● **WHAT NEEDS TO BE DONE**:
Go through the listing and copy each line with the string "center".

SOURCE DATA section start

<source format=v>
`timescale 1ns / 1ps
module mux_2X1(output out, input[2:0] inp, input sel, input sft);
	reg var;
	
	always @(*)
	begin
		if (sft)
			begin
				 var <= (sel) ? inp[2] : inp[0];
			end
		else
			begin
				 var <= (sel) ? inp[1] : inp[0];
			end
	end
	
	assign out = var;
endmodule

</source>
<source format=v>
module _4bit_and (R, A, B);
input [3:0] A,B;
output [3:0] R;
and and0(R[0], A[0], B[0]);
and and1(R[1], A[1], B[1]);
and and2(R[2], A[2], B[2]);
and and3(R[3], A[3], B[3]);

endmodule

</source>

SOURCE DATA section end
SOURCE DATA section start

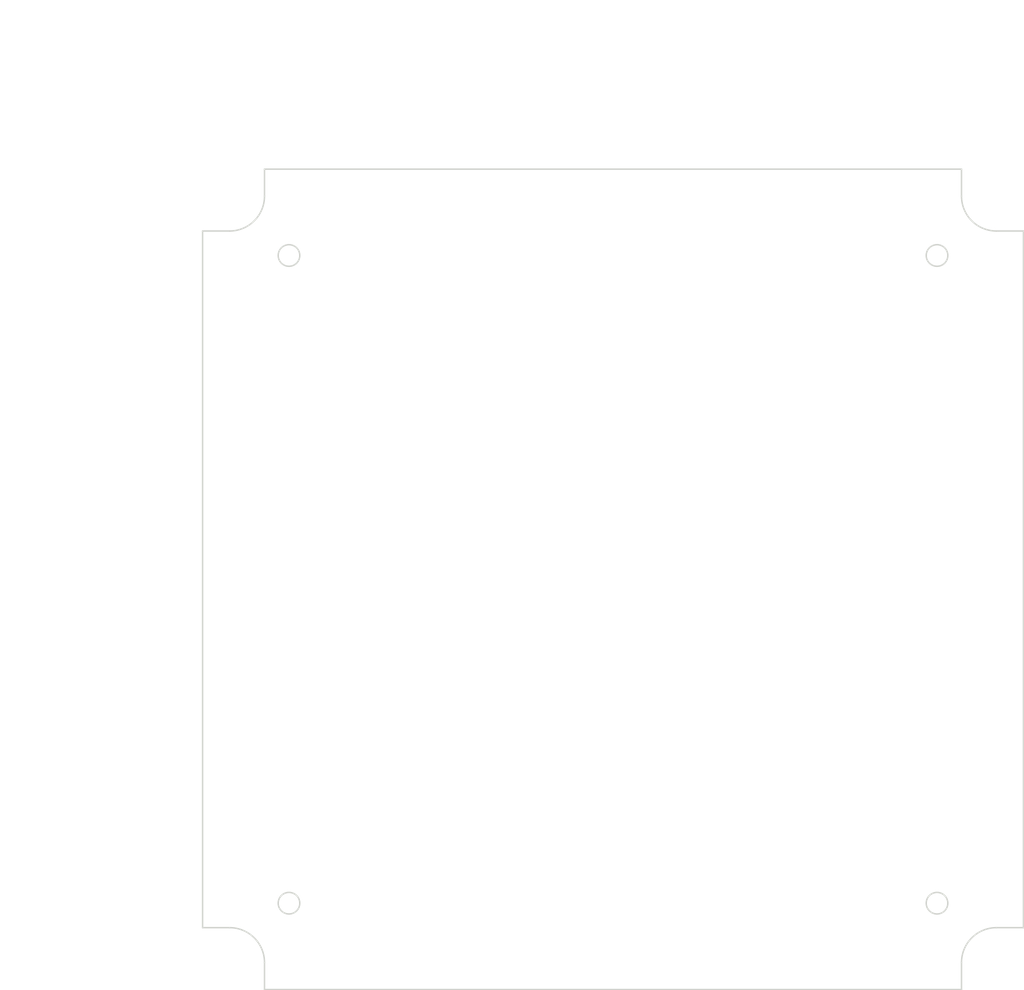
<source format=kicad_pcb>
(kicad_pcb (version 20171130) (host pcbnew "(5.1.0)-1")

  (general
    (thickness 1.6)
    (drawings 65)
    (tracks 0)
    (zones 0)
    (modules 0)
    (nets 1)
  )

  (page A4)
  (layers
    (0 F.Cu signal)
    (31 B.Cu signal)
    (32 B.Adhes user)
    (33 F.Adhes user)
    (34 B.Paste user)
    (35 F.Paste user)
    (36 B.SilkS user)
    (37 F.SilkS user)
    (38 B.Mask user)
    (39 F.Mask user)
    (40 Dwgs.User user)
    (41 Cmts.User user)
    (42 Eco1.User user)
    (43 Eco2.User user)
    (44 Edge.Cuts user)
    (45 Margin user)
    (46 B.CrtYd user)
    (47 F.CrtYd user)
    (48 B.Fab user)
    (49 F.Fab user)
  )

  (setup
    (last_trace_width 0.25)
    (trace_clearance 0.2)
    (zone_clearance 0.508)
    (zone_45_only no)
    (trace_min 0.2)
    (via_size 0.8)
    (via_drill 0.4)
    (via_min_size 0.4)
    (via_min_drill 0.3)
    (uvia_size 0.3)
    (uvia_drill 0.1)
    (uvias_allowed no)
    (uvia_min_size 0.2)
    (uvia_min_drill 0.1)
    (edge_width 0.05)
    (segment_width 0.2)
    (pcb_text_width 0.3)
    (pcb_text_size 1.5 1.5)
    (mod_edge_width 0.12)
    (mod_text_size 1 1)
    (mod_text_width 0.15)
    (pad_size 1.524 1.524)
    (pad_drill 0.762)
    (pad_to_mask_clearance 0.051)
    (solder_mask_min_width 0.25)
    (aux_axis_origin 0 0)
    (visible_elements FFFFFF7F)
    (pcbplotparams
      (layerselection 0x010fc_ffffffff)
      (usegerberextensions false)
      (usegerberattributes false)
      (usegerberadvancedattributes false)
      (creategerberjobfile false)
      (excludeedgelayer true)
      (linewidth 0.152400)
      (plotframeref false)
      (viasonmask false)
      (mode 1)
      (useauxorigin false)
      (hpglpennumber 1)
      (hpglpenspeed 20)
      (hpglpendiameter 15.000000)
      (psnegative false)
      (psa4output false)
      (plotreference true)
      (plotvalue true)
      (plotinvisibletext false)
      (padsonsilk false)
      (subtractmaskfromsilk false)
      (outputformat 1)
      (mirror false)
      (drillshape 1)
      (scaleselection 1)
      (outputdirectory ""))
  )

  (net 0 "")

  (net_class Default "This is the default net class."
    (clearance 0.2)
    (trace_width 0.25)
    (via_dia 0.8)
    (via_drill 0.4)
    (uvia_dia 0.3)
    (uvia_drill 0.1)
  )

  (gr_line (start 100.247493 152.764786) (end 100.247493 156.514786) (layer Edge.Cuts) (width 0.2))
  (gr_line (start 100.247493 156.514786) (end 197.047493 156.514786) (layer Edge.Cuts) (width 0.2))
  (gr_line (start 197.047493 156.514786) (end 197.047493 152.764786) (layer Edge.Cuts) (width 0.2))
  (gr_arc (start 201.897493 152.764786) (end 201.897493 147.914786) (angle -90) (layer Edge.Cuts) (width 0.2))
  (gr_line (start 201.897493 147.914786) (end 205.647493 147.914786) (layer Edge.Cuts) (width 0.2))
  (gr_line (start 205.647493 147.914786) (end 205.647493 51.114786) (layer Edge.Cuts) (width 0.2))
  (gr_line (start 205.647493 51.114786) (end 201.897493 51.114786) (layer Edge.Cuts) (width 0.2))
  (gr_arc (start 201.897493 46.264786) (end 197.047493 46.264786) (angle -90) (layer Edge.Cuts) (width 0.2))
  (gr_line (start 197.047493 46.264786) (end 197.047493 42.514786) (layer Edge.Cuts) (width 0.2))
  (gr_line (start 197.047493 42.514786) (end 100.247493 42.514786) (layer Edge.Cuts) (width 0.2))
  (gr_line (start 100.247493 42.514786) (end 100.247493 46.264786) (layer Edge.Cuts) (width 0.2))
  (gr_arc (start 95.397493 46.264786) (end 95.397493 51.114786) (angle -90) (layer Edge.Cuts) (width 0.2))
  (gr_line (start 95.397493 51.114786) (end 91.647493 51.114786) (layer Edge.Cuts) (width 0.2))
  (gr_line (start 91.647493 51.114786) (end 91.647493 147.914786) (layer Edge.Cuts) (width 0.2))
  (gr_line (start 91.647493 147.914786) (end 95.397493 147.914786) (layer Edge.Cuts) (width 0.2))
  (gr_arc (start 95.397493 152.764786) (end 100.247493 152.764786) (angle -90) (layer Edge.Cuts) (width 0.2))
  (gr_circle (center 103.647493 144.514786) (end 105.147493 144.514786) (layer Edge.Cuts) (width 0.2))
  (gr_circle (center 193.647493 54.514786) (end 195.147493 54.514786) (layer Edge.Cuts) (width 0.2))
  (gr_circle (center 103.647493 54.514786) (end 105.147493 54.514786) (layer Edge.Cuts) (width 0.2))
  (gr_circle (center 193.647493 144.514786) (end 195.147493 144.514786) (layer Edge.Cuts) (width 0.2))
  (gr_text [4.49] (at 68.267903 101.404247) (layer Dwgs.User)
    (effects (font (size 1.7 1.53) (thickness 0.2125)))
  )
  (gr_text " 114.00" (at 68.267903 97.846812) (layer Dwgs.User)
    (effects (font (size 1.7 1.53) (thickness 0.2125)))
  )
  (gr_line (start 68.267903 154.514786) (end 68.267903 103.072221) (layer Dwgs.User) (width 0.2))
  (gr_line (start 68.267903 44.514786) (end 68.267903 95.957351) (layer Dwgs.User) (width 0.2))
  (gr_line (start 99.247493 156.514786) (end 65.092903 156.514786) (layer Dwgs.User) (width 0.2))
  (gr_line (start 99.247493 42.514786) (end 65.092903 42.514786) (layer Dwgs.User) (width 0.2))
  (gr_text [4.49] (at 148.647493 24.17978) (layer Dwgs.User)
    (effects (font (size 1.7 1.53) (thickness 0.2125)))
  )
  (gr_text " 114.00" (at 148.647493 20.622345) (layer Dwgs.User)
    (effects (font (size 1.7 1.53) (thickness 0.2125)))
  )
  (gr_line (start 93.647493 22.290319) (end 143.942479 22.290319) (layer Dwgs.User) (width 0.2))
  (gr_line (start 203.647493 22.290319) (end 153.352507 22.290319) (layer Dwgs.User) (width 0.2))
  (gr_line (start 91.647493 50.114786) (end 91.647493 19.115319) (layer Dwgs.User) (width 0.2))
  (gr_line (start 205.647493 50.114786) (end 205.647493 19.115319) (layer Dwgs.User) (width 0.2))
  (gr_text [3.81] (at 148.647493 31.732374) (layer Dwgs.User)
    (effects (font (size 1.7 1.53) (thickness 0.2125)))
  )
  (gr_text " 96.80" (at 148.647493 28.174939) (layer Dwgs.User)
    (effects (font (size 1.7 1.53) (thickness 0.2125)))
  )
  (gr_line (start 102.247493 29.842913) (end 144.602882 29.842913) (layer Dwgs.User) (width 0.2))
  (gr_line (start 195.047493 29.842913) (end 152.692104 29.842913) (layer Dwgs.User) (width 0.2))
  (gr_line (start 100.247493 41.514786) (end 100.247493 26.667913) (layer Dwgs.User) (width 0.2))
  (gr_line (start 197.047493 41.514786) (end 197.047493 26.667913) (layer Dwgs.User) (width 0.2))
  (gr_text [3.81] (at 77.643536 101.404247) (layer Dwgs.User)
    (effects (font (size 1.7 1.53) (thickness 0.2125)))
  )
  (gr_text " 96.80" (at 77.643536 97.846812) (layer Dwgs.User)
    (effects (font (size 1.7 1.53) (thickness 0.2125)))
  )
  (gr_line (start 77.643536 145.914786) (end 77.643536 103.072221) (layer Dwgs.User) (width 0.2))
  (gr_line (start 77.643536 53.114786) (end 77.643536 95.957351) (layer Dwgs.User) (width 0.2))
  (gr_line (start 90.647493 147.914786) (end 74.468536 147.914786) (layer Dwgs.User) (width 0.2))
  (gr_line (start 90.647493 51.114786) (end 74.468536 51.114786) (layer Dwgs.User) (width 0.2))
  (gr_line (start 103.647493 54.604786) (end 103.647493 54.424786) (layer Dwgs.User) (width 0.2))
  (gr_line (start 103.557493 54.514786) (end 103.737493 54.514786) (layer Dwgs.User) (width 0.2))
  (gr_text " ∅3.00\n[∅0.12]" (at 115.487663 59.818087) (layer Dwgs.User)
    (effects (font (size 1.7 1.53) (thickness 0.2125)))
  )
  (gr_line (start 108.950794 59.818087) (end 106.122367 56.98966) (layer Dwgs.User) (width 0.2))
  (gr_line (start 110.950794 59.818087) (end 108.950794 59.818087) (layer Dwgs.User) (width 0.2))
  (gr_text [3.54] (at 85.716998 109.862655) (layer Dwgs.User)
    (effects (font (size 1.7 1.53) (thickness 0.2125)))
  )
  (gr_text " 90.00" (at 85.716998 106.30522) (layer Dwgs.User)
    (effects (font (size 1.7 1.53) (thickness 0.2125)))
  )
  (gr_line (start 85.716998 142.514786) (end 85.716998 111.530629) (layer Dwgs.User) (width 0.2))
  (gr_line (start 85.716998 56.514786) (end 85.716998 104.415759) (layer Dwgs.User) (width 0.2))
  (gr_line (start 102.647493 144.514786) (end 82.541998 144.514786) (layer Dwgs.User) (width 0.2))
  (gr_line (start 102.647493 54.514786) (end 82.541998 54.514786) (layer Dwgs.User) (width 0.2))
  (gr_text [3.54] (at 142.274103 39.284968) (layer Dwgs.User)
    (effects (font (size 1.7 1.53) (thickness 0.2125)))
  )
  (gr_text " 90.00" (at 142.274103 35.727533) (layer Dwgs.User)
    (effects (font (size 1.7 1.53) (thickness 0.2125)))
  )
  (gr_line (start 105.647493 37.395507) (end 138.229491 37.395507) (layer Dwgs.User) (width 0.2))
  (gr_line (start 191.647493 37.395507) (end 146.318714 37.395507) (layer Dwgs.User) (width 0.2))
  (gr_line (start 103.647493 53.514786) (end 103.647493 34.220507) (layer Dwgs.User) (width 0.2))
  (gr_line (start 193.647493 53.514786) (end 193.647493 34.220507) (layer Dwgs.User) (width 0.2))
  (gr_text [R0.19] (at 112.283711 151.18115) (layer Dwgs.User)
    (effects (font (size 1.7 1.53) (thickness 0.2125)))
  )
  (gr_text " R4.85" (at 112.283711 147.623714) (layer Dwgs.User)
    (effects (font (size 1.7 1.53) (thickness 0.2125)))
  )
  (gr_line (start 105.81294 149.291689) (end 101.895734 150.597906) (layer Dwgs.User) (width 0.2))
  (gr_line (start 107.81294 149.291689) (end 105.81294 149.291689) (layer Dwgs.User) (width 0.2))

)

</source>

SOURCE DATA section end

● **OUTPUT FOR THIS EXERCISE**:
  (gr_circle (center 103.647493 144.514786) (end 105.147493 144.514786) (layer Edge.Cuts) (width 0.2))
  (gr_circle (center 193.647493 54.514786) (end 195.147493 54.514786) (layer Edge.Cuts) (width 0.2))
  (gr_circle (center 103.647493 54.514786) (end 105.147493 54.514786) (layer Edge.Cuts) (width 0.2))
  (gr_circle (center 193.647493 144.514786) (end 195.147493 144.514786) (layer Edge.Cuts) (width 0.2))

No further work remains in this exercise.